The challenge of heterogeneous group of users has been addressed by providing a method for reusing data mining components that is flexible enough to support a variety of tools used by the different users. By focussing on OGSA-based grid environments, which allow to build secure distributed systems, the challenges of users in different locations, multi- computer environments and distributed data sources have been addressed. The solutions presented in Chapters 3 and 4 are focussed on OGSA-based grid computing environments. The Application Description Schema including the associated services as well as the ar- chitecture of the GridR service are based on the batch job processing functionality that such environments currently provide.

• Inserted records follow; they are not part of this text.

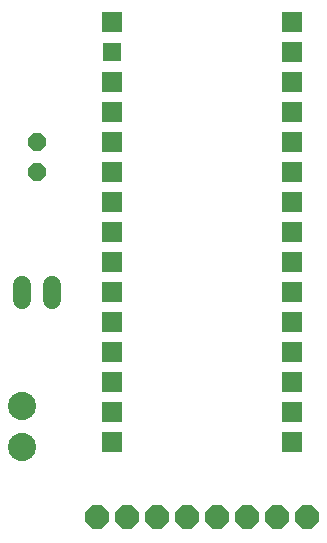
<source format=gbr>
G04 EAGLE Gerber RS-274X export*
G75*
%MOMM*%
%FSLAX34Y34*%
%LPD*%
%INSoldermask Top*%
%IPPOS*%
%AMOC8*
5,1,8,0,0,1.08239X$1,22.5*%
G01*
%ADD10C,2.387600*%
%ADD11P,2.144431X8X112.500000*%
%ADD12C,1.524000*%
%ADD13P,1.649562X8X112.500000*%
%ADD14R,1.711200X1.711200*%
%ADD15R,1.611200X1.611200*%


D10*
X12700Y780000D03*
X12700Y745000D03*
D11*
X254000Y685800D03*
X228600Y685800D03*
X203200Y685800D03*
X177800Y685800D03*
X152400Y685800D03*
X127000Y685800D03*
X101600Y685800D03*
X76200Y685800D03*
D12*
X38100Y869696D02*
X38100Y882904D01*
X12700Y882904D02*
X12700Y869696D01*
D13*
X25400Y977900D03*
X25400Y1003300D03*
D14*
X241300Y1104900D03*
X241300Y1079500D03*
X241300Y1054100D03*
X241300Y1028700D03*
X241300Y1003300D03*
X241300Y977900D03*
X241300Y952500D03*
X241300Y927100D03*
X241300Y901700D03*
X241300Y876300D03*
X241300Y850900D03*
X241300Y825500D03*
X241300Y800100D03*
X241300Y774700D03*
X241300Y749300D03*
X88900Y1104900D03*
D15*
X88900Y1079500D03*
D14*
X88900Y1054100D03*
X88900Y1028700D03*
X88900Y1003300D03*
X88900Y977900D03*
X88900Y952500D03*
X88900Y927100D03*
X88900Y901700D03*
X88900Y876300D03*
X88900Y850900D03*
X88900Y825500D03*
X88900Y800100D03*
X88900Y774700D03*
X88900Y749300D03*
M02*

</source>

However, the tools used and the distributed environments will be further developed and new architectures and infrastructures will emerge. Thus, if these environments evolve in future, our approaches might not longer directly match. Today, bioinformaticians are working with a huge set of different tools ranging from data mining toolkits such as Weka or RapidMiner and scripting environments such as R up to workflow environments such
as Taverna or Galaxy and their workflow sharing mechanisms, and they probably will work with lots of different analysis tools and process environments in future. Thus, the integration of such tools, including both the reuse of the functionality of the tools and the reuse of their user interfaces, with up-to-date distributed environments and the reuse of the solutions developed with these tools will still remain a problem.
The direct integration of scalable distributed environments into data mining toolkits, as described for R and grid computing environments in the context of the GridR client in Chapter 4, can also be useful for other environments. E.g., in [144] we investigated the integration of Weka and Hadoop, which is a system for cluster and cloud computing environments.
The challenge of complex process chains has been addressed by providing a method for supporting the reuse of processes based on different levels of abstraction. The data mining process pattern approach presented in Chapter 5 provides a step into the direction of describing processes for reuse from the perspective of the bioinformatician and the steps that he needs to perform to reuse a process. However, there is a need for a tool that guides through the process of reuse that can be attached to different process environments. In addition, there is no support for deciding whether a process pattern is a good process pattern for a given data mining problem. The question remains on how the quality of a process pattern can be determined and how to select a process pattern from a process pattern database. Furthermore, it has to be analysed whether the hierarchy of tasks is adequate or if it would make sense to combine the current user focussed view on the tasks that the user needs to perform with additional structures for domain-oriented tasks that could be provided by the use of a task ontology. Furthermore, a detailed user study on our approach for reusing processes would be beneficial to provide more evidence for its usefulness.
In summary, we provided a solution based on existing technology based on methods that allow for the reuse of existing data mining components in grid environments, for the interactive development of data mining scripts consisting of one or more components in a grid environment, and for the reuse of processes including data mining components and scripts.